I always liked to draw and make art, but when I was young, I went to a museum on a field trip, and when I saw the art on display in these places I think I knew that was what I wanted to do more than anything else.

What are you trying to communicate with your art?

The stories that emerge when I work are sometimes personal, but always meant to be taken by each viewer to their own personal place. My experience of the world I think can seen though images I make, whether about a simple emotion or a large scale cultural issue.

Why portraits and self portraits?

I have been interested in portraits for a long time. I started with my DSLR, and then moved to mobile art. As my medium changed, I have become more interested in using a portrait as a starting point for something larger.

What do you think are the ups and downs about working with your own image?

Firstly, I am not that comfortable with my own image, but I think when I use an effect on a portrait it should be in the process of telling a story, not disguising a person or myself. I am an available subject, when I have an idea I want to pursue.

Is there an artwork you are most proud of?

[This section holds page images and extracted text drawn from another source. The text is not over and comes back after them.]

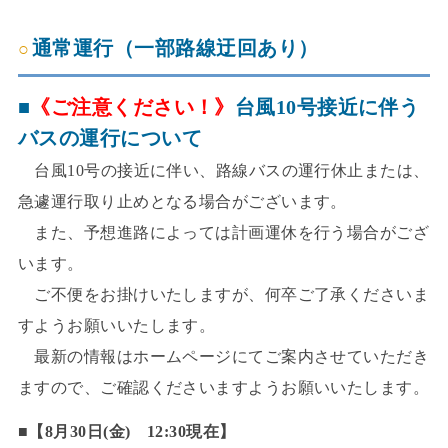
通常運行（一部路線迂回あり）
■
《ご注意ください！》
台風10号接近に伴う
バスの運行について
台風10号の接近に伴い、路線バスの運行休止または、
急遽運行取り止めとなる場合がございます。
また、予想進路によっては計画運休を行う場合がござ
います。
ご不便をお掛けいたしますが、何卒ご了承くださいま
すようお願いいたします。
最新の情報はホームページにてご案内させていただき
ますので、ご確認くださいますようお願いいたします。
■
【8月30日(金) 12:30現在】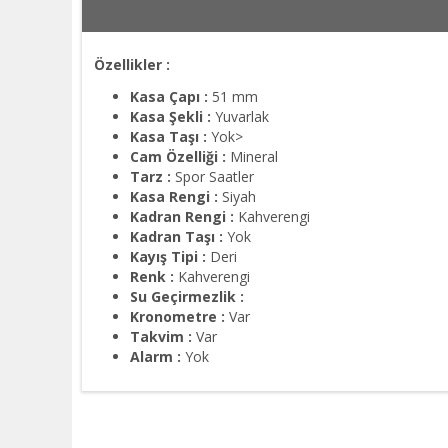
Özellikler :
Kasa Çapı :
51 mm
Kasa Şekli :
Yuvarlak
Kasa Taşı :
Yok>
Cam Özelliği :
Mineral
Tarz :
Spor Saatler
Kasa Rengi :
Siyah
Kadran Rengi :
Kahverengi
Kadran Taşı :
Yok
Kayış Tipi :
Deri
Renk :
Kahverengi
Su Geçirmezlik :
Kronometre :
Var
Takvim :
Var
Alarm :
Yok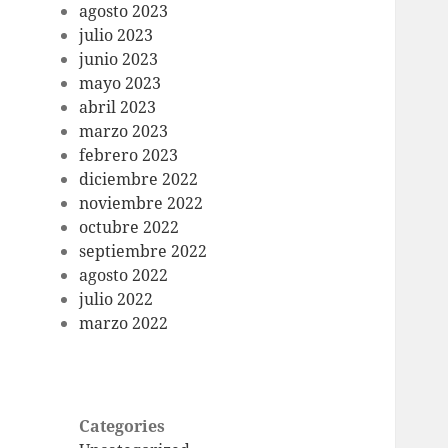
agosto 2023
julio 2023
junio 2023
mayo 2023
abril 2023
marzo 2023
febrero 2023
diciembre 2022
noviembre 2022
octubre 2022
septiembre 2022
agosto 2022
julio 2022
marzo 2022
Categories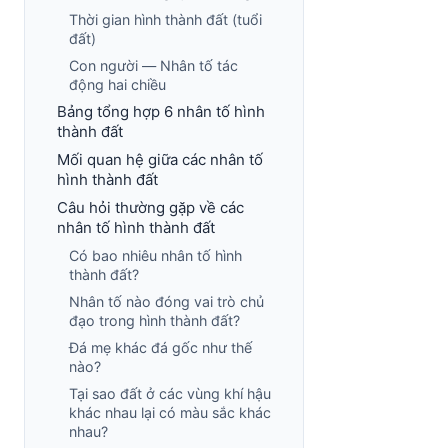
Thời gian hình thành đất (tuổi
đất)
Con người — Nhân tố tác
động hai chiều
Bảng tổng hợp 6 nhân tố hình
thành đất
Mối quan hệ giữa các nhân tố
hình thành đất
Câu hỏi thường gặp về các
nhân tố hình thành đất
Có bao nhiêu nhân tố hình
thành đất?
Nhân tố nào đóng vai trò chủ
đạo trong hình thành đất?
Đá mẹ khác đá gốc như thế
nào?
Tại sao đất ở các vùng khí hậu
khác nhau lại có màu sắc khác
nhau?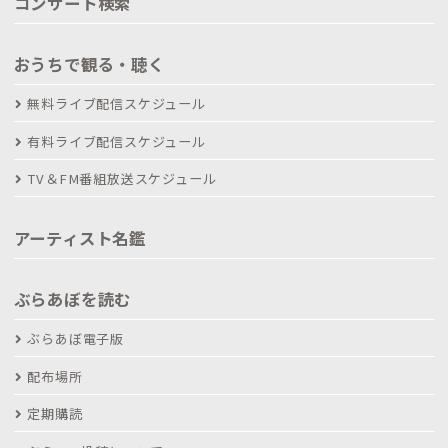
コンサート検索
おうちで観る・聴く
無料ライブ配信スケジュール
有料ライブ配信スケジュール
TV＆FM番組放送スケジュール
アーティスト名鑑
ぶらあぼを読む
ぶらあぼ電子版
配布場所
定期購読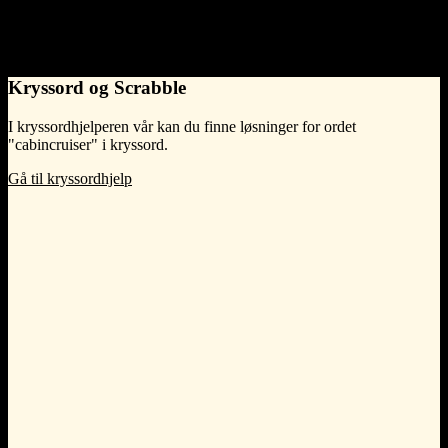
Related terms
Words that are semantically related.
yacht
,
husbåt
og
seilbåt
Kryssord og Scrabble
I kryssordhjelperen vår kan du finne løsninger for ordet
"cabincruiser" i kryssord.
Gå til kryssordhjelp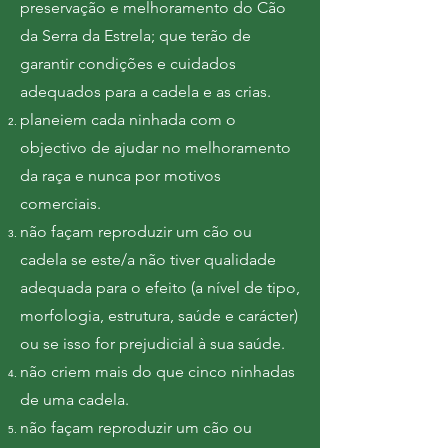
preservação e melhoramento do Cão
da Serra da Estrela; que terão de
garantir condições e cuidados
adequados para a cadela e as crias.
planeiem cada ninhada com o
objectivo de ajudar no melhoramento
da raça e nunca por motivos
comerciais.
não façam reproduzir um cão ou
cadela se este/a não tiver qualidade
adequada para o efeito (a nível de tipo,
morfologia, estrutura, saúde e carácter)
ou se isso for prejudicial à sua saúde.
não criem mais do que cinco ninhadas
de uma cadela.
não façam reproduzir um cão ou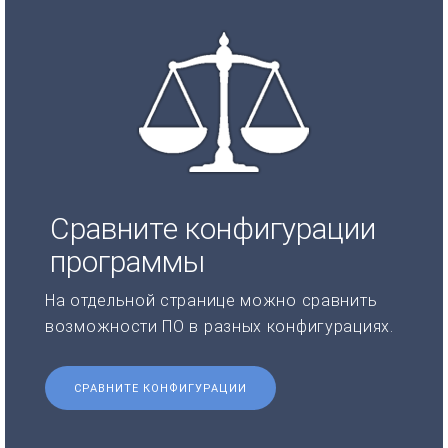
Сравните конфигурации
программы
На отдельной странице можно сравнить
возможности ПО в разных конфигурациях.
СРАВНИТЕ КОНФИГУРАЦИИ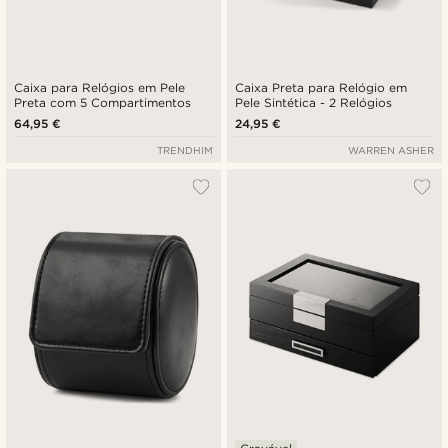
Caixa para Relógios em Pele
Caixa Preta para Relógio em
Preta com 5 Compartimentos
Pele Sintética - 2 Relógios
64,95 €
24,95 €
TRENDHIM
WARREN ASHER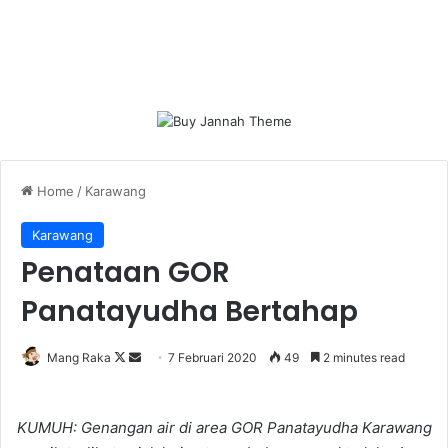
Home
/
Karawang
Karawang
Penataan GOR
Panatayudha Bertahap
Follow
Send
Mang Raka
7 Februari 2020
49
2 minutes read
on
an
X
email
KUMUH: Genangan air di area GOR Panatayudha Karawang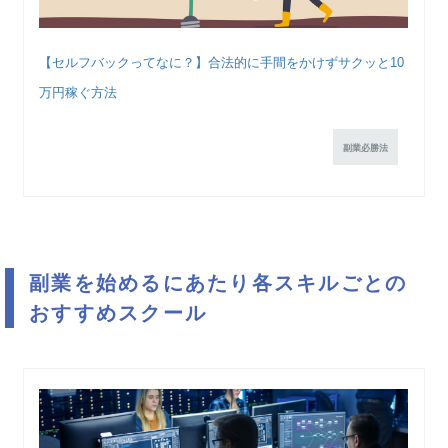
【セルフバックってなに？】合法的に手間をかけずサクッと10
万円稼ぐ方法
副業必勝法
副業を始めるにあたり各スキルごとの
おすすめスクール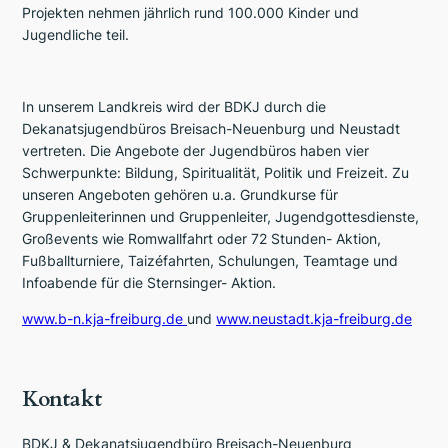
Projekten nehmen jährlich rund 100.000 Kinder und
Jugendliche teil.
In unserem Landkreis wird der BDKJ durch die
Dekanatsjugendbüros Breisach-Neuenburg und Neustadt
vertreten. Die Angebote der Jugendbüros haben vier
Schwerpunkte: Bildung, Spiritualität, Politik und Freizeit. Zu
unseren Angeboten gehören u.a. Grundkurse für
Gruppenleiterinnen und Gruppenleiter, Jugendgottesdienste,
Großevents wie Romwallfahrt oder 72 Stunden- Aktion,
Fußballturniere, Taizéfahrten, Schulungen, Teamtage und
Infoabende für die Sternsinger- Aktion.
www.b-n.kja-freiburg.de
und
www.neustadt.kja-freiburg.de
Kontakt
BDKJ & Dekanatsjugendbüro Breisach-Neuenburg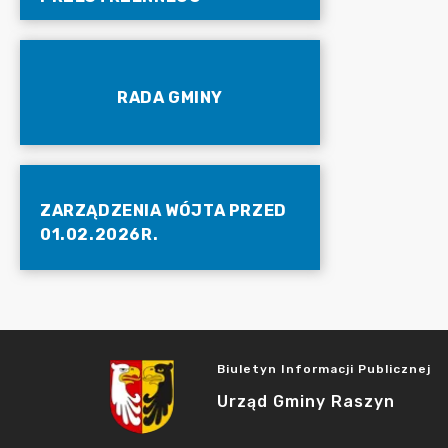
RADA GMINY
ZARZĄDZENIA WÓJTA PRZED
01.02.2026R.
Biuletyn Informacji Publicznej
Urząd Gminy Raszyn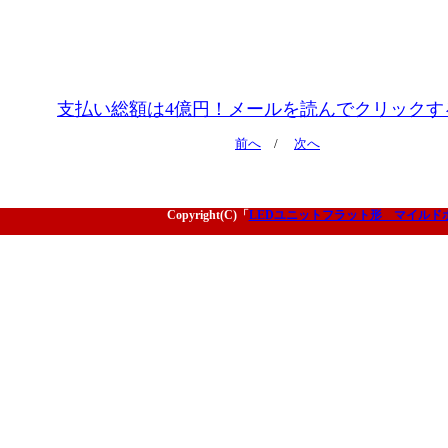
支払い総額は4億円！メールを読んでクリックす
前へ
/
次へ
Copyright(C)「
LEDユニットフラット形 マイルド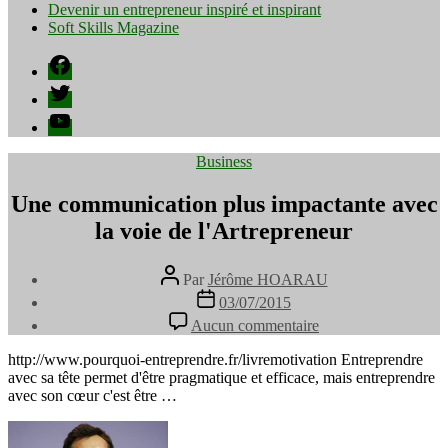
Devenir un entrepreneur inspiré et inspirant
Soft Skills Magazine
Facebook
Twitter
YouTube
Catégories
Business
Une communication plus impactante avec
la voie de l'Artrepreneur
Auteur
Par
Jérôme HOARAU
de
Date
03/07/2015
l’article
de
sur
Aucun commentaire
l’article
Une
communication
http://www.pourquoi-entreprendre.fr/livremotivation Entreprendre
plus
avec sa tête permet d'être pragmatique et efficace, mais entreprendre
impactante
avec son cœur c'est être …
avec
la
voie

That is hard to say and changes with time, and with the different results I am getting with my work. It’s usually something very recent.

How do you know when a work is finished?

That is hard for me to say. I can work on something a long time and because of the nature of mobile art it is easy to generate endless variations. My mistake is to want to post it too soon, and not let something percolate. I sometimes come back to an image and rework it. I heard somewhere that a work of art does not get finished it just stops in good places.

What kind of creative patterns, routines or rituals do you have?

Actually, the beginning of the process is, for me, to constantly collect images, no matter how mundane they seem. When I have some time to create, I will begin to go over images that I have on my camera roll, looking for something that inspires me. I often work in Procreate, and come to a dead end, then will just build a new image on top of an old one, deleting and adding layers. Very occasionally, I will begin a project with an image in mind, but that is rare. It is often the process that engages me as an image develops.

What inspires you?

As with my childhood experience of going to a museum, I am definitely inspired by seeing other works of art, I collect images from social media, I have books of artists and shows that have affected me. But often the simplest thing can inspire me, literally a cloud, the look of a frozen pond, an old handwritten letter. I have boxes of old letters, and photos, which I go to, looking for inspiration.

What are your favourite tools and apps while creating?

I like my iPhone 8 and my iPad Pro. I often use Procreate and less often IColorama for painting and layering images, For finishing, I take an image to another level by taking it into Snapseed, Hipstamatic, Stackable’s or Distressed FX.

What’s the best advice you ever had about how to be more creative?

Push things beyond where you think they are finished.

What advice would you share with us?

Experiment and be open to new things. Enjoy and be inspired by the art and the world you see, but don’t compare, you have your own story to tell.

Thank you very much for your insight and time, Catherine!

I have been seen through the eyes of Catherine Shell Caddigan!